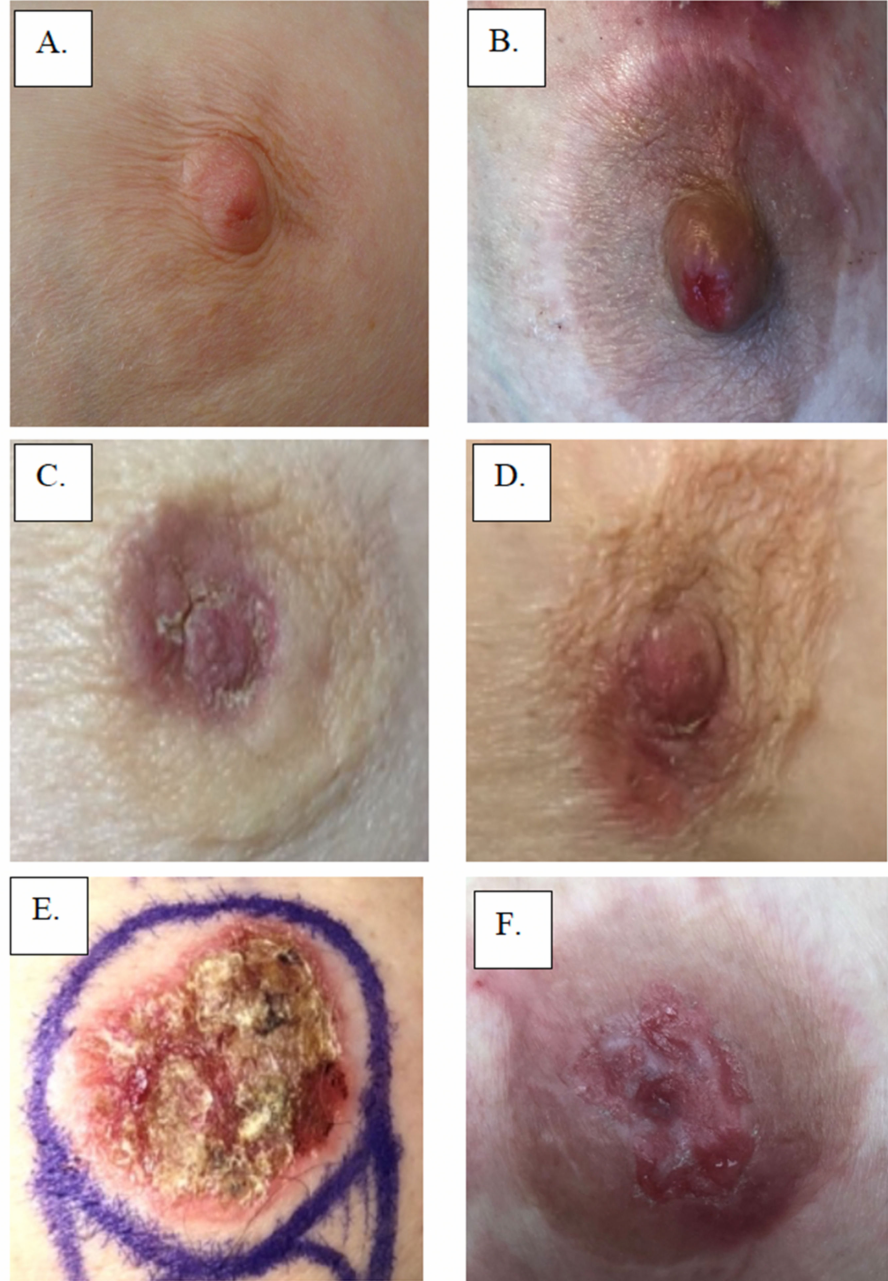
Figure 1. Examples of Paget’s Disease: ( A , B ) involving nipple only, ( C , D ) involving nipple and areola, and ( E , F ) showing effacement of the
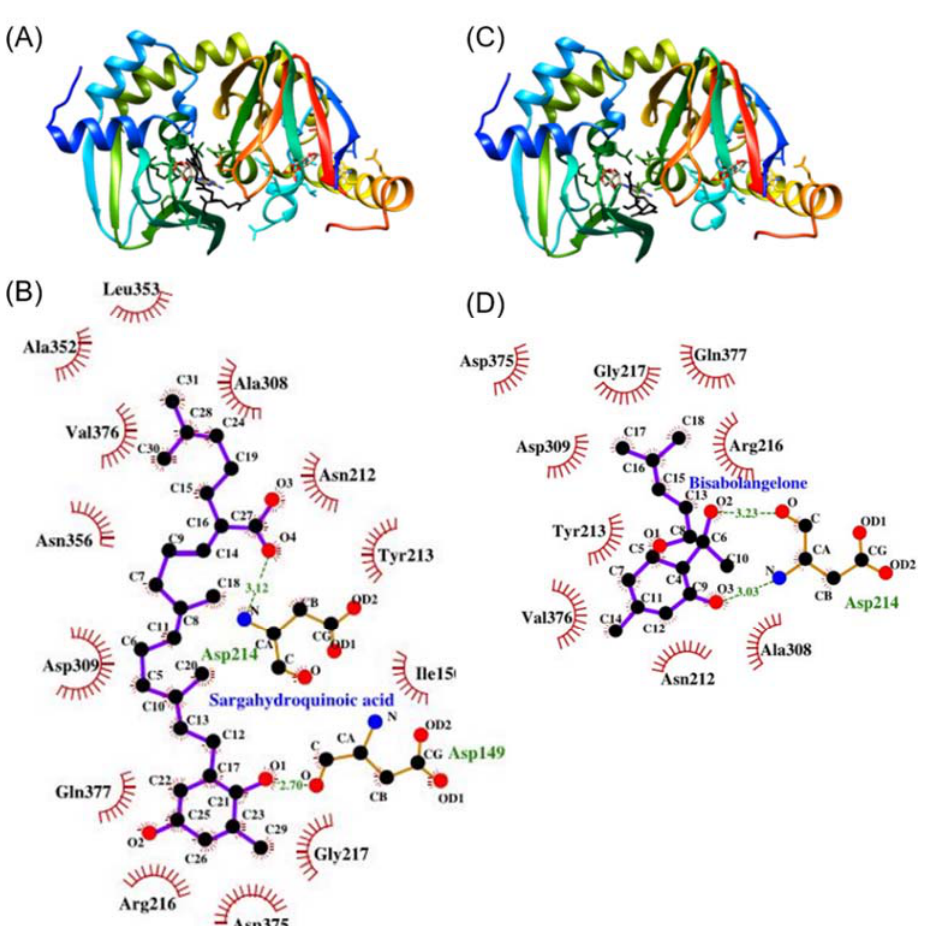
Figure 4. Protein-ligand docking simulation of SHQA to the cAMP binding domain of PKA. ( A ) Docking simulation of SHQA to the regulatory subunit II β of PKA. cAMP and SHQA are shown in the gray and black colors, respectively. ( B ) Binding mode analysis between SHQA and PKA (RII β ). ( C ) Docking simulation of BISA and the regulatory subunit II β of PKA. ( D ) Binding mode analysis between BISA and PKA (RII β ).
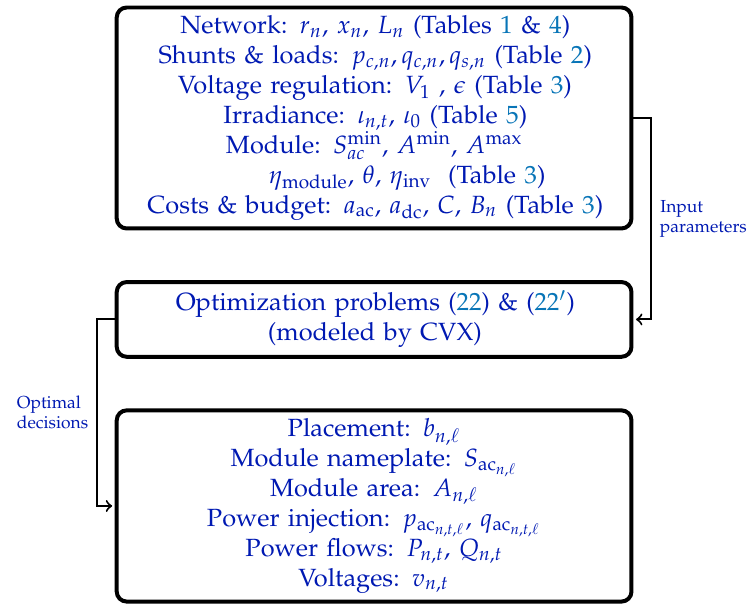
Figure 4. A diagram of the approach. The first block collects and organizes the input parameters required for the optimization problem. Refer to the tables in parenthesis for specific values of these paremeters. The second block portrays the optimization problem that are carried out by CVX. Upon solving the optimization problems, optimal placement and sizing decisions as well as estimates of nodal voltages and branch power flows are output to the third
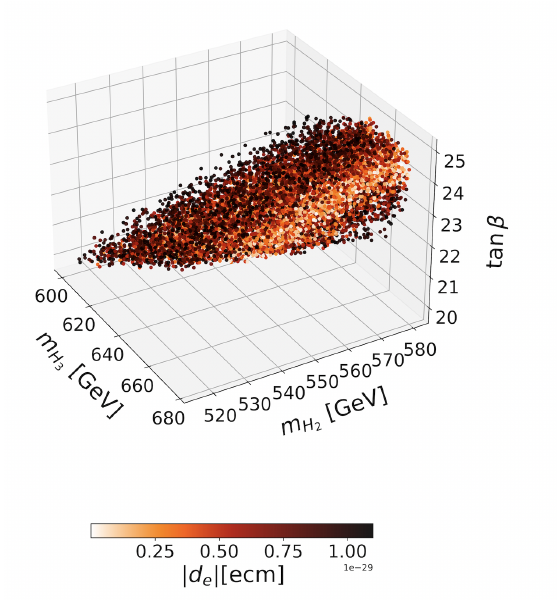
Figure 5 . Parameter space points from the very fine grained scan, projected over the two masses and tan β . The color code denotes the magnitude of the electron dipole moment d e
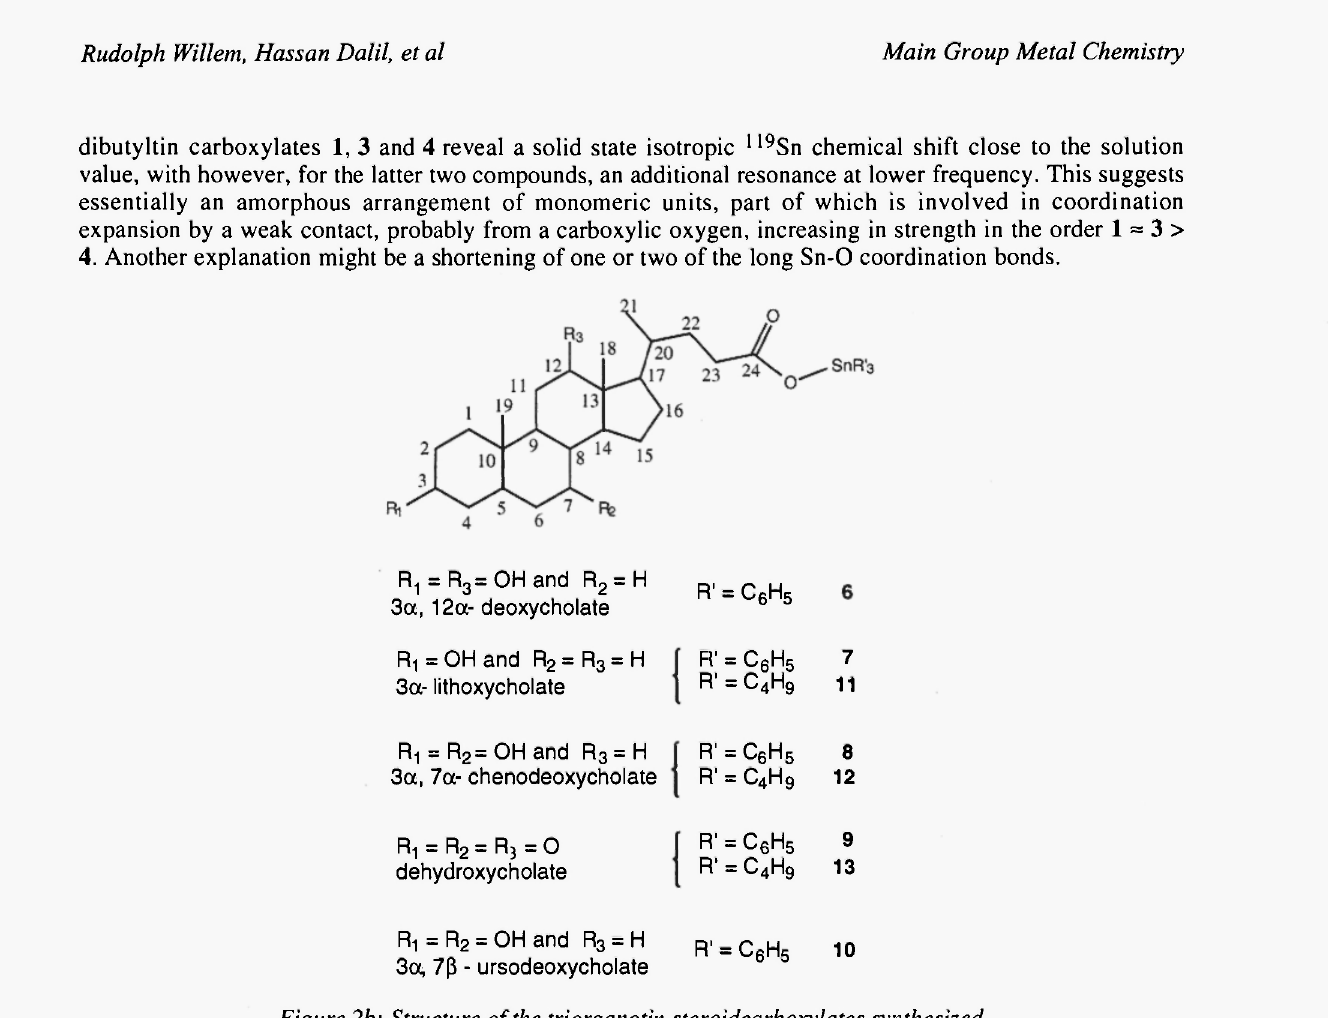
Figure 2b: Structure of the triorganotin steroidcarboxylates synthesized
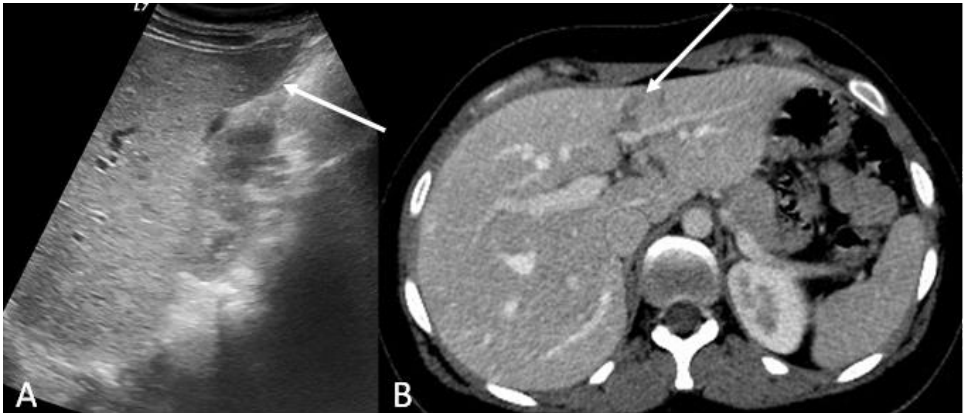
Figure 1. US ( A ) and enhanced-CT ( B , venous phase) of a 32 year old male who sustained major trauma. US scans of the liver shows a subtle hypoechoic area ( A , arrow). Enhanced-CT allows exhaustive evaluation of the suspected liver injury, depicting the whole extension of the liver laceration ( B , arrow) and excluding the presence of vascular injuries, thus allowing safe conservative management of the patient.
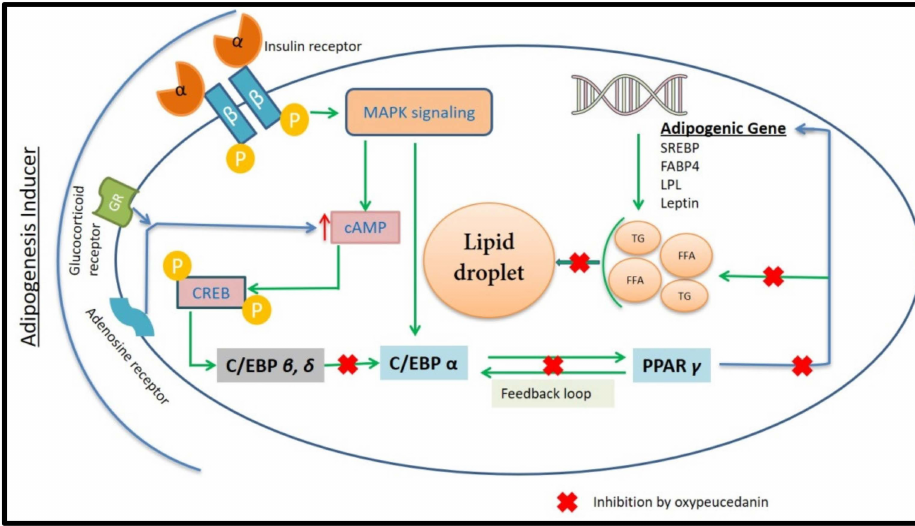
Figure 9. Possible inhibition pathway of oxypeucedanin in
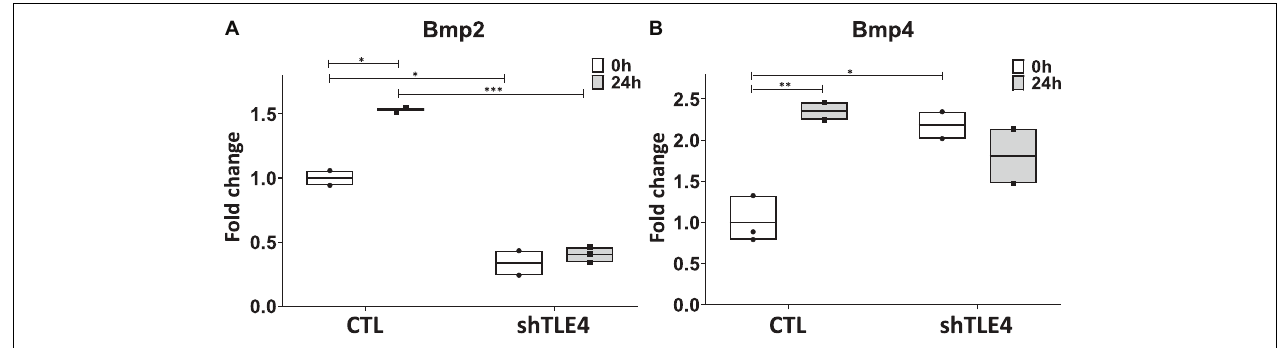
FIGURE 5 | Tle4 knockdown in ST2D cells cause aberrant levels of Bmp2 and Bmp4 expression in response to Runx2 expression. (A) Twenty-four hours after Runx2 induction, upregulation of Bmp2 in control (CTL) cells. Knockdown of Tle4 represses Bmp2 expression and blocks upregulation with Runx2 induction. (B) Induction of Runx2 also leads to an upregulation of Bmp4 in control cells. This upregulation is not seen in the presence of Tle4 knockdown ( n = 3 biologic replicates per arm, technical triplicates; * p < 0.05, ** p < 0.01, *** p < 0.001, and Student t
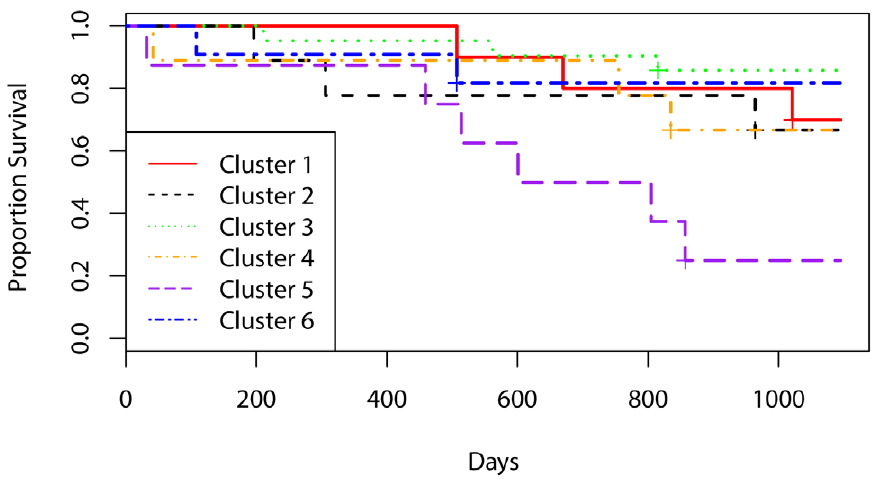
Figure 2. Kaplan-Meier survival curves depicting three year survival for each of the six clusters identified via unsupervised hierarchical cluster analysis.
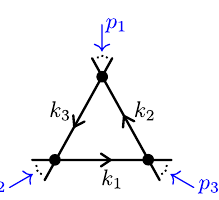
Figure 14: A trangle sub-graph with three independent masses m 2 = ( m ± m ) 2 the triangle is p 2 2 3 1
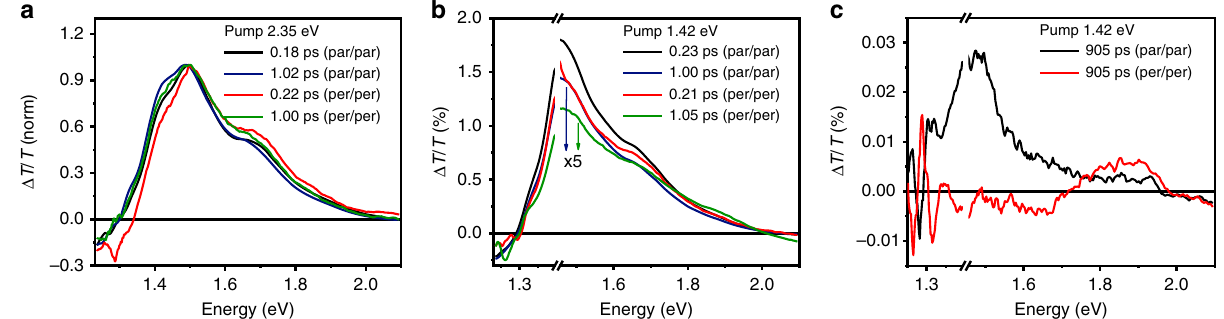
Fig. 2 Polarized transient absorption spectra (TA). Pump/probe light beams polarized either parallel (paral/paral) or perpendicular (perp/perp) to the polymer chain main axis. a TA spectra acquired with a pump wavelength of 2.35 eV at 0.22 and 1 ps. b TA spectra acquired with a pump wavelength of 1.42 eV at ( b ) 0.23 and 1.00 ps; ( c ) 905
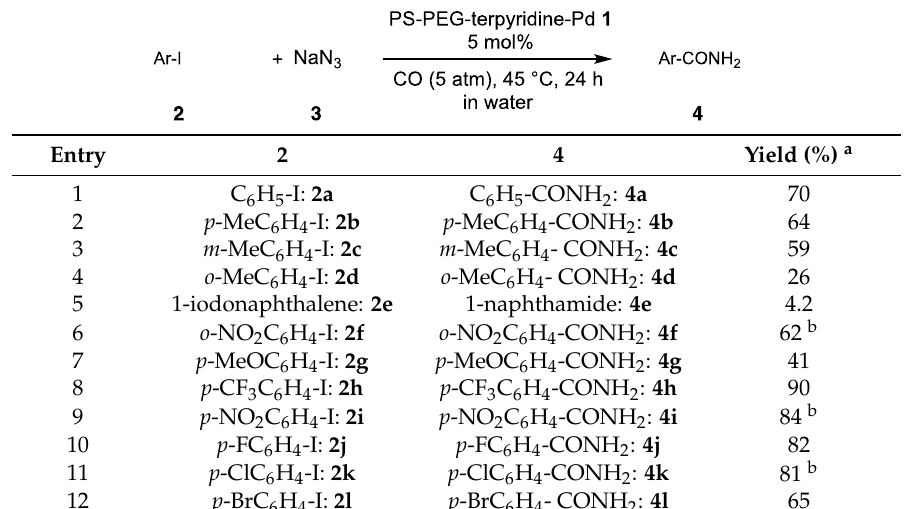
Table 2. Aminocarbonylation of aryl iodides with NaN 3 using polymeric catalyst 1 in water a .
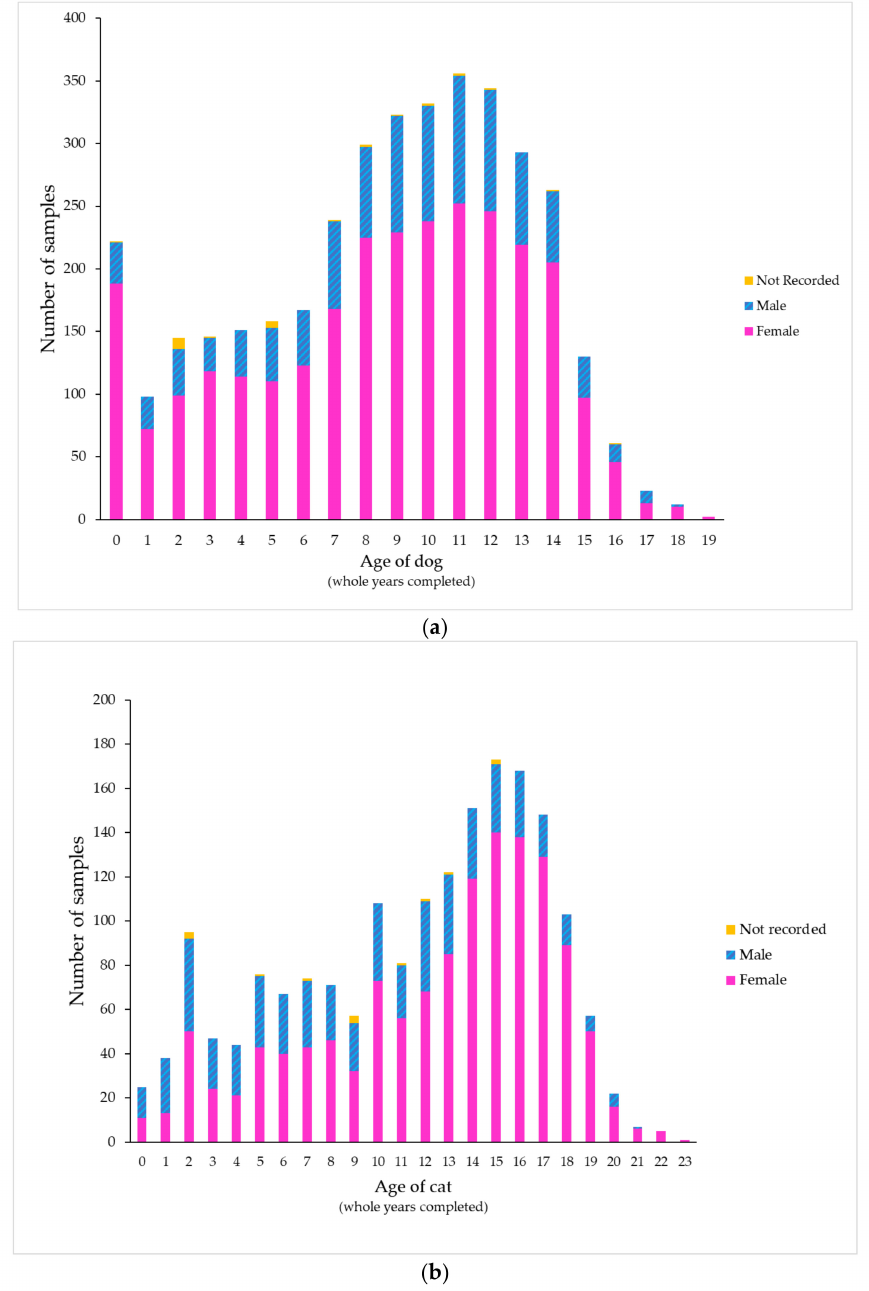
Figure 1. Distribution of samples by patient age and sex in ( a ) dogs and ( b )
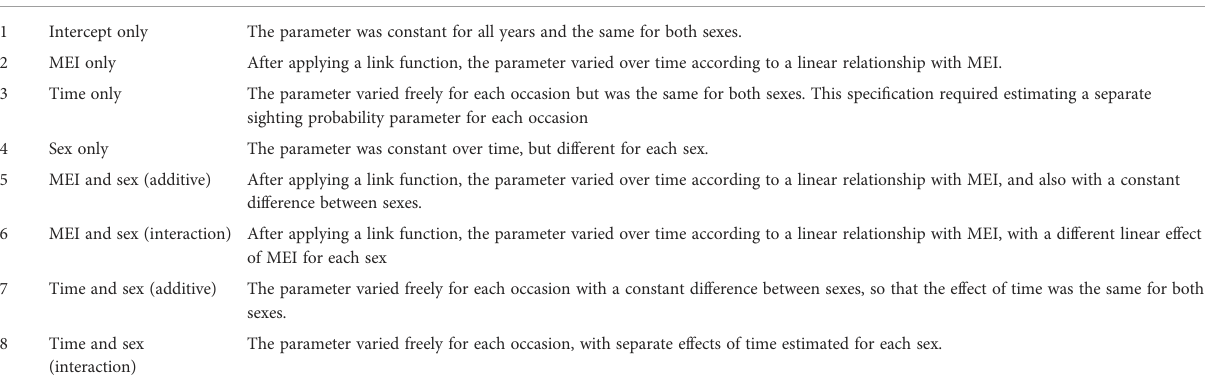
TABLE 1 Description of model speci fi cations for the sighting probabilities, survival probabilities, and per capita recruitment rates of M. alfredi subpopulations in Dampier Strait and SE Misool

—————

* _Problem details_
Copy the entries exactly. Leave out the images.

* _Result of the exercise_
Figure 1. Examples of Paget’s Disease: ( A , B ) involving nipple only, ( C , D ) involving nipple and areola, and ( E , F ) showing effacement of the
Figure 4. Protein-ligand docking simulation of SHQA to the cAMP binding domain of PKA. ( A ) Docking simulation of SHQA to the regulatory subunit II β of PKA. cAMP and SHQA are shown in the gray and black colors, respectively. ( B ) Binding mode analysis between SHQA and PKA (RII β ). ( C ) Docking simulation of BISA and the regulatory subunit II β of PKA. ( D ) Binding mode analysis between BISA and PKA (RII β ).
Figure 4. A diagram of the approach. The first block collects and organizes the input parameters required for the optimization problem. Refer to the tables in parenthesis for specific values of these paremeters. The second block portrays the optimization problem that are carried out by CVX. Upon solving the optimization problems, optimal placement and sizing decisions as well as estimates of nodal voltages and branch power flows are output to the third
Figure 5 . Parameter space points from the very fine grained scan, projected over the two masses and tan β . The color code denotes the magnitude of the electron dipole moment d e
Figure 2b: Structure of the triorganotin steroidcarboxylates synthesized
Figure 1. US ( A ) and enhanced-CT ( B , venous phase) of a 32 year old male who sustained major trauma. US scans of the liver shows a subtle hypoechoic area ( A , arrow). Enhanced-CT allows exhaustive evaluation of the suspected liver injury, depicting the whole extension of the liver laceration ( B , arrow) and excluding the presence of vascular injuries, thus allowing safe conservative management of the patient.
Figure 9. Possible inhibition pathway of oxypeucedanin in
FIGURE 5 | Tle4 knockdown in ST2D cells cause aberrant levels of Bmp2 and Bmp4 expression in response to Runx2 expression. (A) Twenty-four hours after Runx2 induction, upregulation of Bmp2 in control (CTL) cells. Knockdown of Tle4 represses Bmp2 expression and blocks upregulation with Runx2 induction. (B) Induction of Runx2 also leads to an upregulation of Bmp4 in control cells. This upregulation is not seen in the presence of Tle4 knockdown ( n = 3 biologic replicates per arm, technical triplicates; * p < 0.05, ** p < 0.01, *** p < 0.001, and Student t
Figure 2. Kaplan-Meier survival curves depicting three year survival for each of the six clusters identified via unsupervised hierarchical cluster analysis.
Figure 14: A trangle sub-graph with three independent masses m 2 = ( m ± m ) 2 the triangle is p 2 2 3 1
Fig. 2 Polarized transient absorption spectra (TA). Pump/probe light beams polarized either parallel (paral/paral) or perpendicular (perp/perp) to the polymer chain main axis. a TA spectra acquired with a pump wavelength of 2.35 eV at 0.22 and 1 ps. b TA spectra acquired with a pump wavelength of 1.42 eV at ( b ) 0.23 and 1.00 ps; ( c ) 905
Table 2. Aminocarbonylation of aryl iodides with NaN 3 using polymeric catalyst 1 in water a .
Figure 1. Distribution of samples by patient age and sex in ( a ) dogs and ( b )
TABLE 1 Description of model speci fi cations for the sighting probabilities, survival probabilities, and per capita recruitment rates of M. alfredi subpopulations in Dampier Strait and SE Misool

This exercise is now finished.